Would you like to move like a fish swimming in a stream? In Cabo de Palos, Islas Hormigas and Isla Grosa you'll swim while you contemplate really inspiring sceneries.
Cabo de Palos is at a privileged setting open to the sea; a place where plenty of marine species pass by and where you'll be willing to stay. Take it easy! Heading to the northwest, the Marine Reserve of Cabo de Palos - Islas Hormigas has fantastic reefs.
DIVING ZONES WITHIN THE MARINE RESERVE OF CABO DE PALOS - ISLAS HORMIGAS
Piles I (13). Rocky ridge which is 75 m long. Depth: 7 - 29 m.
Piles II (13). This second ridge can be found right after the First Piles. Depth: 11 - 32 m.
Bajo de Dentro (13). Rocky spire emerging from depth. Depth: 3,3 - 50 m.
Bajo de la Testa (13). Huge rocky formation with the shape of a plateau. Surrounded by posidonia oceanica and coralline algae. Depth: 8 - 24 m.
Bajo de Fuera (13). Rocky bar which is 100 m long. With steep spires at just 3 m distance from surface. The Sirio, the Nord América and the Minerva sinked there. Depth: 3- 60 m.
OUTSIDE THE MARINE RESERVE OF CABO DE PALOS - ISLAS HORMIGAS
Pecio Carbonero. Merchant ship, which is 120 m in length, sunk on a sand bottom. It houses different species such as small red scorpion fish, European pollock, ocean sunfish and greater amberjack. Depth: 44 m.
La Laja (16). 1.4 miles away from the Port Tomás Maestre. There are barracudas, dentex, breams and pinna nobilis. Depth: 2 - 20 m.
Bajo del Descargador (13). Stone of some 50 m in diameter. Isolated on a sand bottom. Depth: 2,5 - 17 m.

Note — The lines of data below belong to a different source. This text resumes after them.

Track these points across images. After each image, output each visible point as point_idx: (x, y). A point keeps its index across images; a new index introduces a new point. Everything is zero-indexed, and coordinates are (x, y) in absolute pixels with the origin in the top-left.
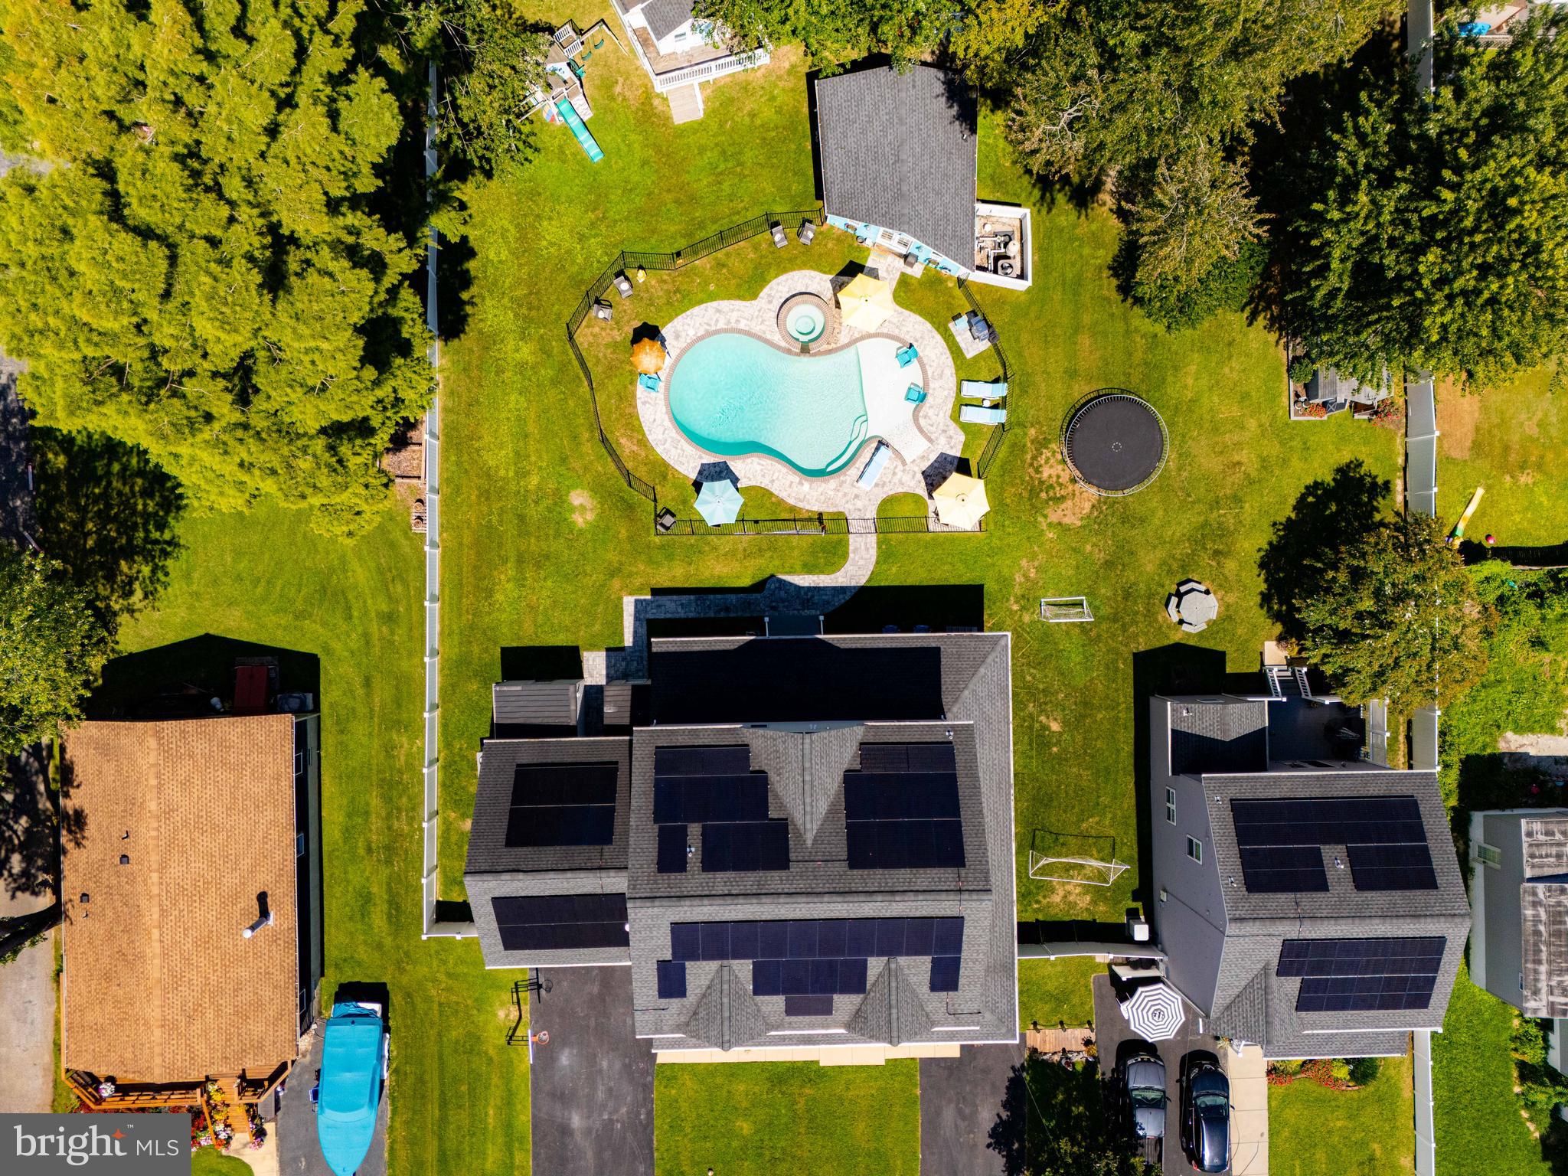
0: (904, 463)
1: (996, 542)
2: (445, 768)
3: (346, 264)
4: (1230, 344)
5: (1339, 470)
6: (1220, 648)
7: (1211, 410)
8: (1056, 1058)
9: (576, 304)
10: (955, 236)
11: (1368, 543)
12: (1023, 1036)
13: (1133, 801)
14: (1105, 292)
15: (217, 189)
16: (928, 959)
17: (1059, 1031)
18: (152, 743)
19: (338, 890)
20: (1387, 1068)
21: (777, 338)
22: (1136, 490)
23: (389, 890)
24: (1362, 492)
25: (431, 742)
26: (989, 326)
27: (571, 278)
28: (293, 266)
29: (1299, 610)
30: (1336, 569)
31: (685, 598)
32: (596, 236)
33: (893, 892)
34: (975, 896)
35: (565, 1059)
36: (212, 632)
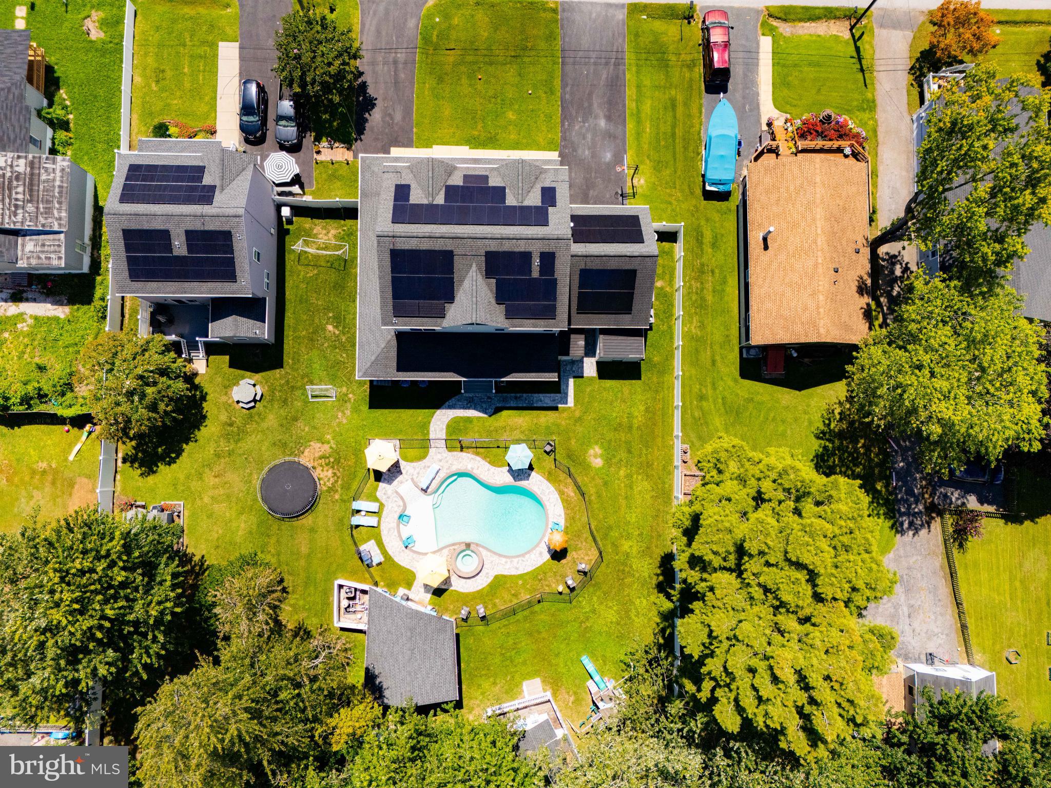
0: (412, 479)
1: (361, 433)
2: (672, 315)
3: (705, 558)
4: (218, 547)
5: (154, 472)
6: (232, 370)
7: (230, 508)
8: (336, 145)
9: (598, 573)
10: (381, 607)
11: (146, 426)
12: (356, 157)
13: (287, 285)
14: (291, 578)
15: (766, 590)
16: (411, 202)
17: (334, 159)
18: (822, 331)
19: (730, 250)
20: (146, 132)
21: (484, 553)
22: (277, 462)
23: (702, 250)
24: (142, 459)
25: (678, 329)
26: (361, 558)
27: (600, 588)
28: (732, 557)
29: (187, 389)
30: (165, 411)
31: (539, 404)
32: (586, 613)
33: (430, 237)
34: (386, 234)
35: (608, 156)
36: (797, 392)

El Farallón / Isla Grosa (16) . 1.2 miles away from the Port Tomás Maestre. Volcanic islets with a great marine biodiversity. Depth: 0 - 20 m.
Pecio 'Stanfield' (13) . Wonderful for technical diving. Shipwreck with a length of 120 m and a beam of 14 m. Depth: 45 - 60 m.
Pecio 'Isla Gomera'(13). Commonly known as Naranjito. It sank here, 1.36 miles away from the Port of Cabo de Palos, and remained in navigation position. Depth: 27 - 46 m.